Court Opinion

ID: 8594443
Source: CourtListenerOpinion
Date Created: 2022-11-23 16:01:20.518807+00
Date Added: 2024-06-11T16:54:48.132506
License: Public Domain

Nichols, Judge,
dissenting:
This case follows hard upon International Tel. & Tel. v. United States, 197 Ct. Cl. 11, 453 F. 2d 1283 (1972), wherein we had to consider, as here, the contract which is annually renewable by fiscal years as appropriated funds become available. The majority held the writing then before us to have the legal incidents of an option contract though the parties had carefully avoided the use of option language. I thought the intent was that as funds became available legal rights arose, and the giving of written notice of extension was a mere ministerial function, not indispensable to the legal re-*637suit. Here, however, the parties actually used option language and my qualms are not applicable.
If the statement of Mr. Scala at the pre-bid conference is read as a commitment that the contract would be extended for the first full year, it contradicts the written contract and should fail on that ground. I read Commissioner Schwartz’s scholarly discussion of the parole evidence rule, adopted by the court in Sylvania Elec. Products, Inc. v. United States, ante, at 106, 458 F. 2d 994, as allowing such evidence to explain an ambiguous statement or add additional terms, not to contradict the writing. The writing is unambiguous, in light of ITT, swpra, that the contract may be non-extended for any reason at all, including even inadvertence and clerical error, even if funds are available. However, I read Mr. Scala as answering the question put to him, that for the first year funds were available, so bidders could feel easy about that likely hazard to the contract’s continued life.
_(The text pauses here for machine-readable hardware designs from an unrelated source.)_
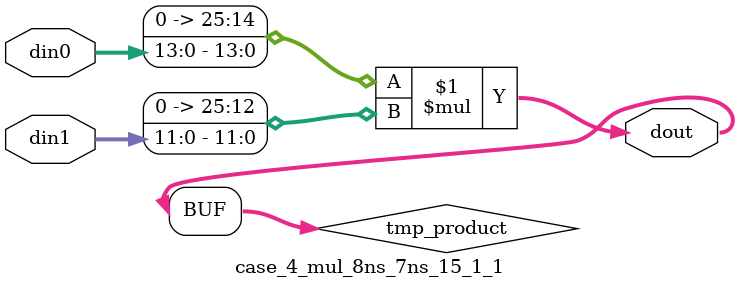
<source format=v>

`timescale 1 ns / 1 ps

 (* use_dsp = "no" *)  module case_4_mul_8ns_7ns_15_1_1(din0, din1, dout);
parameter ID = 1;
parameter NUM_STAGE = 0;
parameter din0_WIDTH = 14;
parameter din1_WIDTH = 12;
parameter dout_WIDTH = 26;

input [din0_WIDTH - 1 : 0] din0; 
input [din1_WIDTH - 1 : 0] din1; 
output [dout_WIDTH - 1 : 0] dout;

wire signed [dout_WIDTH - 1 : 0] tmp_product;
























assign tmp_product = $signed({1'b0, din0}) * $signed({1'b0, din1});











assign dout = tmp_product;





















endmodule

</source>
I think it overstretches Mr. Scala’s remark to make it, as the court does, a commitment as to what defendant would do in the event that occurred, a protest against the award by an unsuccessful bidder, a questioning by the Comptroller General of the propriety of the award, and his recommendation that it should not be extended. I deem it a fair and proper use of the pre-bid conference that any prospective bidder who wanted to be reassured about this should have asked about it.
In John Reiner & Co. v. United States, 163 Ct. Cl. 381, 325 F. 2d 438 (1963), cert. denied, 377 U.S. 931 (1964) we recognized the propriety of the Comptroller General’s review of awards, and his making recommendations and rendering decisions that awards or contracts should be cancelled or withdrawn, even though they would not be held invalid in court. In such circumstances, the contract is not a nullity and the contractor is not left without a remedy, but it is logical to expect the use of the contract’s own provisions to get the Government out of its deal as cheaply as the clauses will allow. In Bemer, the termination article was so used, but in the case of a multiple fiscal year procurement with option to extend it would be foreseeable that the Comptroller General might recommend that the contract simply not be extended. It appears to me that the plaintiff accepted the *638award with this hazard inherent. It certainly appears equitable to use a termination settlement as a sweetener but it seems to me contrary to the contract. The procurement community must accept the fact that there is a bid protest procedure, and it would seem equally so that sometimes it may cause someone a loss. Unless the contract provides relief, it would seem the loss must lie where it fell. I note that in the ITT case, supra, the contract we construed there included, besides a termination article, a more limited provision for reimbursement of some costs in cases of non-extension. If parties don’t contract for this, I don’t think they get it.
I add, if everything I say above is wrong, there remains a doubt whether the exculpatory clauses discussed in the court’s opinion do not exculpate defendant here.
Kunzig, Judge, joins in the foregoing dissenting opinion.